== PROVIDED MATERIAL ==
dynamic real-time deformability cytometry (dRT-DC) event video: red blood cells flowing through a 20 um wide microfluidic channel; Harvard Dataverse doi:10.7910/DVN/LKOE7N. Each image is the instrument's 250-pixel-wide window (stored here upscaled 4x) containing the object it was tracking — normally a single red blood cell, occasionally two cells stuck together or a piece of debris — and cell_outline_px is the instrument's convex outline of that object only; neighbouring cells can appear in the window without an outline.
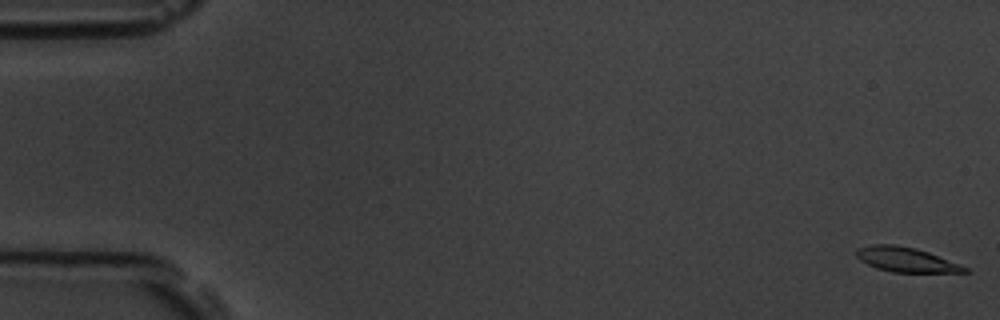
{"species": "common noctule bat (a hibernating species)", "species_latin": "Nyctalus noctula", "temperature_condition": "room temperature", "stored_images_in_passage": 6, "camera_frame_rate_fps": 3000, "um_per_image_px": 0.085, "animal": {"sex": "male", "body_mass_g": 19.5, "forearm_length_mm": 54.6}, "frame": {"image": 1, "passage_image": 1, "time_ms": 0.0, "image_size_px": [1000, 320], "cell_outline_px": [[968, 272], [892, 272], [876, 268], [860, 260], [856, 256], [856, 248], [872, 244], [896, 244], [916, 248], [928, 252], [960, 264], [968, 268]], "centroid_in_image_um": [76.98, 22.05], "position_along_channel_um": 8.0, "area_um2": 15.55}}
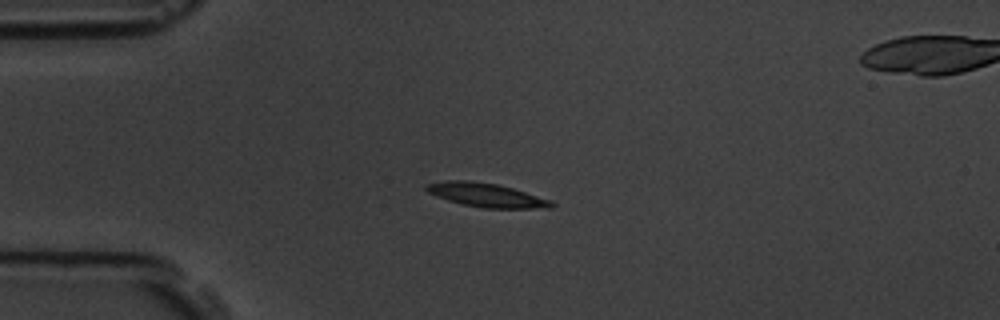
{"frame": {"image": 2, "passage_image": 4, "time_ms": 4.333, "image_size_px": [1000, 320], "cell_outline_px": [[556, 204], [552, 208], [484, 208], [464, 204], [448, 200], [436, 196], [428, 192], [424, 188], [424, 184], [444, 180], [468, 180], [496, 184], [512, 188], [552, 200]], "centroid_in_image_um": [41.33, 16.57], "position_along_channel_um": 43.7, "area_um2": 17.4}}
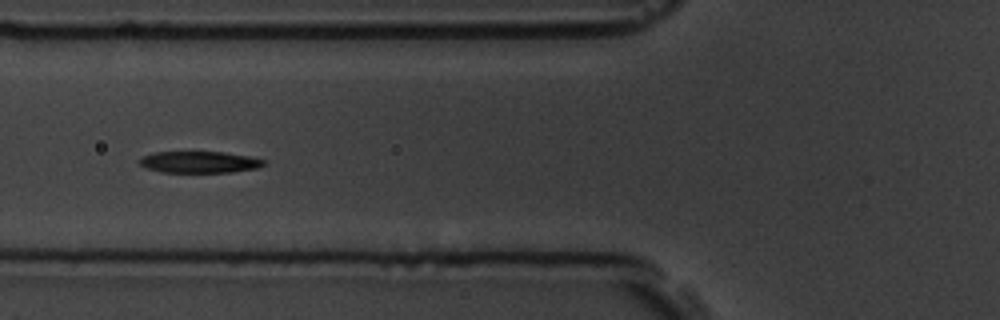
{"frame": {"image": 3, "passage_image": 6, "time_ms": 6.667, "image_size_px": [1000, 320], "cell_outline_px": [[264, 164], [256, 168], [232, 172], [160, 172], [148, 168], [140, 164], [136, 160], [152, 152], [224, 152], [248, 156], [264, 160]], "centroid_in_image_um": [16.9, 13.77], "position_along_channel_um": 108.9, "area_um2": 15.49}}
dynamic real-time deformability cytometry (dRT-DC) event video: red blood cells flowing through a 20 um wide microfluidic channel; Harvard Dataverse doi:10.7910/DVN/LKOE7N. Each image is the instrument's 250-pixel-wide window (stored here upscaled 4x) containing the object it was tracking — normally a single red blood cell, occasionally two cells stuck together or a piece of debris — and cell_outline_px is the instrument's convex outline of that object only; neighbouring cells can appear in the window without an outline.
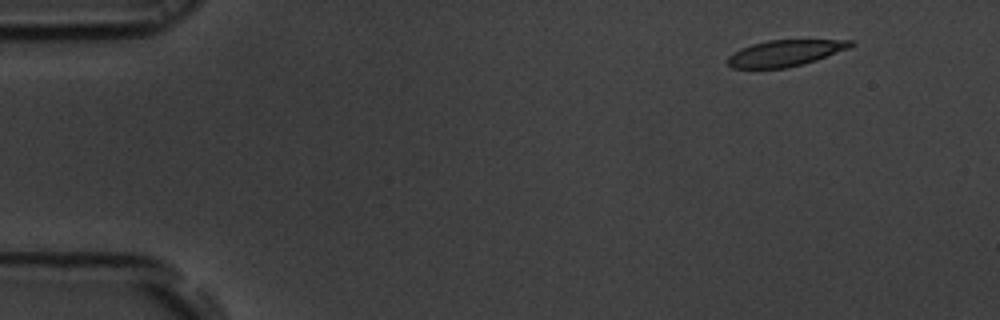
===
SET PROBLEM. Transcribe every line from the records above without alteration, and leave out the images.

PROBLEM SOLUTION.
dynamic real-time deformability cytometry (dRT-DC) event video: red blood cells flowing through a 20 um wide microfluidic channel; Harvard Dataverse doi:10.7910/DVN/LKOE7N. Each image is the instrument's 250-pixel-wide window (stored here upscaled 4x) containing the object it was tracking — normally a single red blood cell, occasionally two cells stuck together or a piece of debris — and cell_outline_px is the instrument's convex outline of that object only; neighbouring cells can appear in the window without an outline.
{"species": "common noctule bat (a hibernating species)", "species_latin": "Nyctalus noctula", "temperature_condition": "room temperature", "stored_images_in_passage": 6, "camera_frame_rate_fps": 3000, "um_per_image_px": 0.085, "animal": {"sex": "male", "body_mass_g": 19.5, "forearm_length_mm": 54.6}, "frame": {"image": 1, "passage_image": 1, "time_ms": 0.0, "image_size_px": [1000, 320], "cell_outline_px": [[968, 272], [892, 272], [876, 268], [860, 260], [856, 256], [856, 248], [872, 244], [896, 244], [916, 248], [928, 252], [960, 264], [968, 268]], "centroid_in_image_um": [76.98, 22.05], "position_along_channel_um": 8.0, "area_um2": 15.55}}
{"frame": {"image": 2, "passage_image": 4, "time_ms": 4.333, "image_size_px": [1000, 320], "cell_outline_px": [[556, 204], [552, 208], [484, 208], [464, 204], [448, 200], [436, 196], [428, 192], [424, 188], [424, 184], [444, 180], [468, 180], [496, 184], [512, 188], [552, 200]], "centroid_in_image_um": [41.33, 16.57], "position_along_channel_um": 43.7, "area_um2": 17.4}}
{"frame": {"image": 3, "passage_image": 6, "time_ms": 6.667, "image_size_px": [1000, 320], "cell_outline_px": [[264, 164], [256, 168], [232, 172], [160, 172], [148, 168], [140, 164], [136, 160], [152, 152], [224, 152], [248, 156], [264, 160]], "centroid_in_image_um": [16.9, 13.77], "position_along_channel_um": 108.9, "area_um2": 15.49}}
dynamic real-time deformability cytometry (dRT-DC) event video: red blood cells flowing through a 20 um wide microfluidic channel; Harvard Dataverse doi:10.7910/DVN/LKOE7N. Each image is the instrument's 250-pixel-wide window (stored here upscaled 4x) containing the object it was tracking — normally a single red blood cell, occasionally two cells stuck together or a piece of debris — and cell_outline_px is the instrument's convex outline of that object only; neighbouring cells can appear in the window without an outline.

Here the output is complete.